[Extracted records]
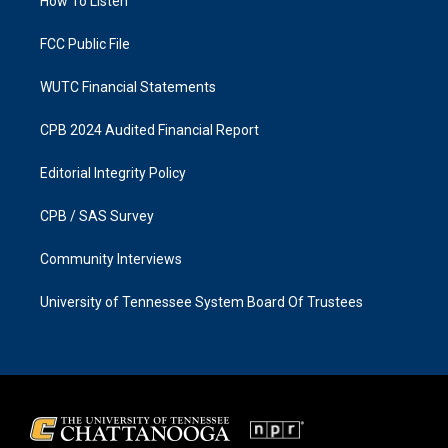
a
k
How To Listen
m
FCC Public File
WUTC Financial Statements
CPB 2024 Audited Financial Report
Editorial Integrity Policy
CPB / SAS Survey
Community Interviews
University of Tennessee System Board Of Trustees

◆ **Instructions for the task**: Pull each line containing the word "Financial" out of the data above.

◆ **Task solution**:
WUTC Financial Statements
CPB 2024 Audited Financial Report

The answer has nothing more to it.